Images with localized body landmarks
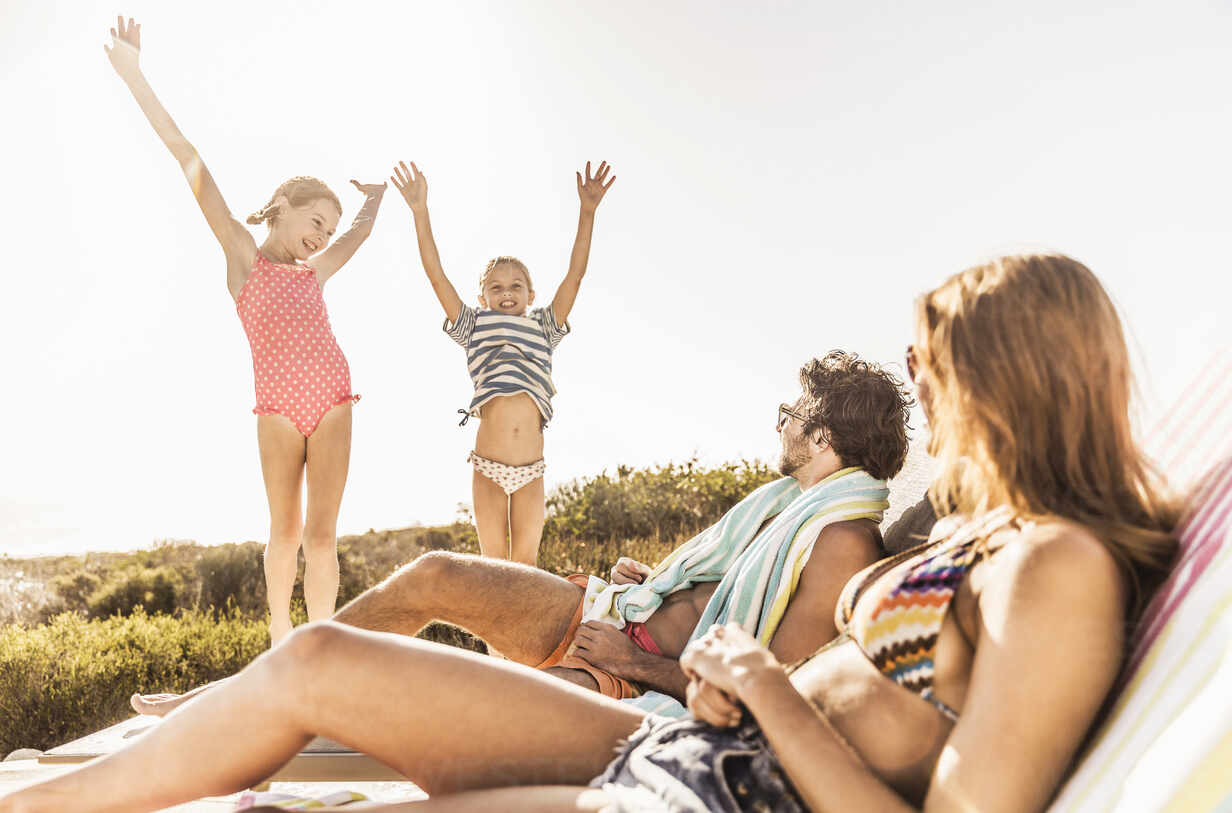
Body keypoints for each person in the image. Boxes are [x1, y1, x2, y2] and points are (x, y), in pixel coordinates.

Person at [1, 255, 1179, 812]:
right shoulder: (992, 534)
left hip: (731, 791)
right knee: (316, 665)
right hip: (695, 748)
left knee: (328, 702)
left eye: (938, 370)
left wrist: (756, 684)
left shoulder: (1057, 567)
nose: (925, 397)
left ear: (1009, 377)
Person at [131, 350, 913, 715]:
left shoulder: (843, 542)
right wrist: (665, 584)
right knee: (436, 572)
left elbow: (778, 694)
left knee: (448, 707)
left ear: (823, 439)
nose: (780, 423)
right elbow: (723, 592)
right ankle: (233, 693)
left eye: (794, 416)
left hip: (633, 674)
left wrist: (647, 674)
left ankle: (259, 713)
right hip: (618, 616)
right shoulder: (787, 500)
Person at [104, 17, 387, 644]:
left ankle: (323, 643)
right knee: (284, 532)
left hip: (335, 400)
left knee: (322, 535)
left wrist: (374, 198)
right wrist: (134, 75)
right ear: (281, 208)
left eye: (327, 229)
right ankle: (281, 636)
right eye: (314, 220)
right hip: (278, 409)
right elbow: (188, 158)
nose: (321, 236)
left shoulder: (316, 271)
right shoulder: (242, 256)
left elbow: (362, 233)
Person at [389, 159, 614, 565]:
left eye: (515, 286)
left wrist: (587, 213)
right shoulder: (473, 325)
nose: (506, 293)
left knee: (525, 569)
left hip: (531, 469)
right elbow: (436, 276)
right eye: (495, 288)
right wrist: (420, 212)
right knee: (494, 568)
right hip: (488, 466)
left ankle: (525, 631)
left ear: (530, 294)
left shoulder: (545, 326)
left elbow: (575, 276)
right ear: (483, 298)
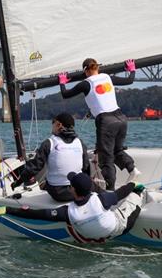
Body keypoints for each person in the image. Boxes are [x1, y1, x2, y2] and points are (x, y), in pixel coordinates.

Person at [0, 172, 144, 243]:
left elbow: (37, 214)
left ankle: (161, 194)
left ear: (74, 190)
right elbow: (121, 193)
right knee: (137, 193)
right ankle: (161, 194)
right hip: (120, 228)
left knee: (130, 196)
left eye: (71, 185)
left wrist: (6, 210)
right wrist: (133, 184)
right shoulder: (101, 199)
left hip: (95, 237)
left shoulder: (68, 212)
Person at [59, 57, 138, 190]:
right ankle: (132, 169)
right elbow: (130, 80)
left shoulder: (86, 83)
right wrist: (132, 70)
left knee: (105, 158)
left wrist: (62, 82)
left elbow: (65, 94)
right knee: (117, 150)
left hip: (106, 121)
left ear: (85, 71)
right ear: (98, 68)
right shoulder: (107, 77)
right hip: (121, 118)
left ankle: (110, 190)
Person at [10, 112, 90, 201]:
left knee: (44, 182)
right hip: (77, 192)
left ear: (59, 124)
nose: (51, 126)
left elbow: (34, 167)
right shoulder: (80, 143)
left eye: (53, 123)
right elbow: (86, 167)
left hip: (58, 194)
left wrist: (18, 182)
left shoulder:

_EXERCISE PROMPT_
For every record above, repeat the text exactly and omit any picture.

_WRITTEN ANSWER_
Body keypoints for each person in the image. Boxes are [x1, y1, x2, y2] and points are (x, y), in pixel coordinates.

Person at [1, 255, 1179, 812]:
right shoulder: (992, 534)
left hip: (731, 791)
right knee: (316, 665)
right hip: (695, 748)
left knee: (328, 702)
left eye: (938, 370)
left wrist: (756, 684)
left shoulder: (1057, 567)
nose: (925, 397)
left ear: (1009, 377)
Person at [131, 350, 913, 715]:
left shoulder: (843, 542)
right wrist: (665, 584)
right knee: (436, 572)
left elbow: (778, 694)
left knee: (448, 707)
left ear: (823, 439)
nose: (780, 423)
right elbow: (723, 592)
right ankle: (233, 693)
left eye: (794, 416)
left hip: (633, 674)
left wrist: (647, 674)
left ankle: (259, 713)
right hip: (618, 616)
right shoulder: (787, 500)
Person at [104, 17, 387, 644]:
left ankle: (323, 643)
right knee: (284, 532)
left hip: (335, 400)
left knee: (322, 535)
left wrist: (374, 198)
right wrist: (134, 75)
right ear: (281, 208)
left eye: (327, 229)
right ankle: (281, 636)
right eye: (314, 220)
right hip: (278, 409)
right elbow: (188, 158)
nose: (321, 236)
left shoulder: (316, 271)
right shoulder: (242, 256)
left elbow: (362, 233)
Person at [389, 159, 614, 565]:
left eye: (515, 286)
left wrist: (587, 213)
right shoulder: (473, 325)
nose: (506, 293)
left knee: (525, 569)
left hip: (531, 469)
right elbow: (436, 276)
right eye: (495, 288)
right wrist: (420, 212)
right knee: (494, 568)
right hip: (488, 466)
left ankle: (525, 631)
left ear: (530, 294)
left shoulder: (545, 326)
left elbow: (575, 276)
right ear: (483, 298)
Body keypoints for each person in the image. Boxes are [x1, y1, x2, y2] and points are (x, y), in pixel coordinates.

Person at [0, 172, 144, 243]:
left elbow: (37, 214)
left ankle: (161, 194)
left ear: (74, 190)
right elbow: (121, 193)
right knee: (137, 193)
right ankle: (161, 194)
right hip: (120, 228)
left knee: (130, 196)
left eye: (71, 185)
left wrist: (6, 210)
right wrist: (133, 184)
right shoulder: (101, 199)
left hip: (95, 237)
left shoulder: (68, 212)
Person at [59, 57, 138, 190]:
right ankle: (132, 169)
right elbow: (130, 80)
left shoulder: (86, 83)
right wrist: (132, 70)
left knee: (105, 158)
left wrist: (62, 82)
left elbow: (65, 94)
right knee: (117, 150)
left hip: (106, 121)
left ear: (85, 71)
right ear: (98, 68)
right shoulder: (107, 77)
right hip: (121, 118)
left ankle: (110, 190)
Person at [10, 112, 90, 201]:
left knee: (44, 182)
right hip: (77, 192)
left ear: (59, 124)
nose: (51, 126)
left elbow: (34, 167)
right shoulder: (80, 143)
left eye: (53, 123)
right elbow: (86, 167)
left hip: (58, 194)
left wrist: (18, 182)
left shoulder:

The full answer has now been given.